# What size western saddle??



## jenkat86 (May 20, 2014)

There is no standard for western saddles, so finding a nice fitting one for both horse and rider can be really tricky. 

http://www.horseforum.com/saddle-fitting-issues/saddle-fit-45868/

That is a good link full of helpful info for measuring your horse for the saddle. As far as for the rider- the best thing to do is have her sit in some different sized saddles and find out which is the most comfortable.


----------



## Saddlebag (Jan 17, 2011)

No smaller than 14" seat. When she's seated you should be able to put your fingers between her leg and the forks (western pommel). Try a few 15" as well. You'll want the bars (framework that sits on the horse) to have a flatter angle so better fit the flattish back. Like riding English she sits in the deepest part of the seat.


----------



## Dustbunny (Oct 22, 2012)

Nice pony!!!!!
The saddle needs to fit both rider and ridee. That makes buying a saddle as a surprise difficult. If it is a surprise make sure it is exchangeable. You will get plenty of advice here on fitting.
Merry Christmas!
And did I say nice pony?


----------



## Chaz80 (Sep 29, 2015)

Dustbunny said:


> Nice pony!!!!!
> The saddle needs to fit both rider and ridee. That makes buying a saddle as a surprise difficult. If it is a surprise make sure it is exchangeable. You will get plenty of advice here on fitting.
> Merry Christmas!
> And did I say nice pony?


Thanks dustbunny!! We havnt had her long,about 3 months,she has totally changed from when we got her,I posted a few threads about her shall we say " unruly behaviour"!! But since then she has turned into an angel..think she just needed to learn to trust us.
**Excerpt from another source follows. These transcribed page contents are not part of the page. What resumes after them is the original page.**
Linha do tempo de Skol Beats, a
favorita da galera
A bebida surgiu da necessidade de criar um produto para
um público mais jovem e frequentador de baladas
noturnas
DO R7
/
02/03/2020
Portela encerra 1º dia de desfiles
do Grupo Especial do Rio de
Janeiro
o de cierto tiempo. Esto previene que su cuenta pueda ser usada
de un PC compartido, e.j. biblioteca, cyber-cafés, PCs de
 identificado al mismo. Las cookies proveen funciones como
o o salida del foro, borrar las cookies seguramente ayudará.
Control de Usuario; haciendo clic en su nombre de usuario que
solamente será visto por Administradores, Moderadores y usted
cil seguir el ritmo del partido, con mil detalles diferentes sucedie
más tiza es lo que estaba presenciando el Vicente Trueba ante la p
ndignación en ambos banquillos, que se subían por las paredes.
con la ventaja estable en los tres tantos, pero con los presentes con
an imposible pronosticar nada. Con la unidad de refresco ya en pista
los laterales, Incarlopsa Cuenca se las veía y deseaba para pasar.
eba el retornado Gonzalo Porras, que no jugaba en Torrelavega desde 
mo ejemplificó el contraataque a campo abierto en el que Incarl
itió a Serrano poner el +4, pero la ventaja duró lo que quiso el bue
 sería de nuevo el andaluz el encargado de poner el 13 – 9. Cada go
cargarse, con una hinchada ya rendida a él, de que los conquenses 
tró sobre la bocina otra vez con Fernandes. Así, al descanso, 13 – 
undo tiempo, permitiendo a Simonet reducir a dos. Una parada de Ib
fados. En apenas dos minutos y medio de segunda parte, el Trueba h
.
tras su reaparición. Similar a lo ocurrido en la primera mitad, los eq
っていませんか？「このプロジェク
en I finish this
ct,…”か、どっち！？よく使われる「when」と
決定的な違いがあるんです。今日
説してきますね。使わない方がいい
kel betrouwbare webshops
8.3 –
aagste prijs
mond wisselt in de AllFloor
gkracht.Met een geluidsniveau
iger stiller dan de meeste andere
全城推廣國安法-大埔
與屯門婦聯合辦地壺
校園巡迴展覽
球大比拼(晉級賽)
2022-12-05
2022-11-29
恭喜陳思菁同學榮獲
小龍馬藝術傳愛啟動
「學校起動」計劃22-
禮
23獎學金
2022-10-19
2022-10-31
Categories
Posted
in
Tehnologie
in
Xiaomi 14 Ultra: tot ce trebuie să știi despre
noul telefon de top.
Thanks all for your advice I have seen a few second hand ones that say they have been used on 13.2-14hh cobs so I think I have a little bit to go off!! They are all 8-9 inch wide and have 14-15 inch seats.my daughter is a slim 8-10 so the seat size should be OK.
Buying her English saddle was a knight mare but thank goodness the one I bought fit!!


----------



## beau159 (Oct 4, 2010)

Chaz80 said:


> She has an English 16 inch seat and 8 inch wide.
> 
> I do not know the sizing of western saddles


Since I assume your daughter is still growing, I probably wouldn't get anything smaller than a 14" seat for a Western saddle. 

My Tad Coffin jumping saddle is 17" and my barrel racing saddle is 14.5". I like a little "snugger" fit on my western saddles, so I'm a little outside the norm of 2 inches. 

Are you working with someone who DOES know how to fit a Western saddle? Having fit both, I honestly think fitting Western saddles is more difficult because it's harder to see what's going on under the saddle. Plus, with an English saddle there's lots of modifications they can make to the tree; but you can't with Western. 

8 inch wide English saddle does not translate to anything Western. You have to look at gullet width, bar angle, the rock, twist of the bars, etc. 
I advise you to read over these websites to give yourself a basic education, but you will STILL need someone knowledgeable to help you. 
THE SADDLE
Factors That Affect Tree Fit

How is your daughter going to learn to ride Western? I assume she is going to be taking lessons from a trainer? Use that trainer to also help you fit the saddle to your horse. 

Chances are, a smaller 13.2 hand horse is going to need semi-quarter horse bars, but there are always exceptions. She does appear to be a broad nice-looking horse so she may be one of those exceptions. Just depends on her shoulder angle.


----------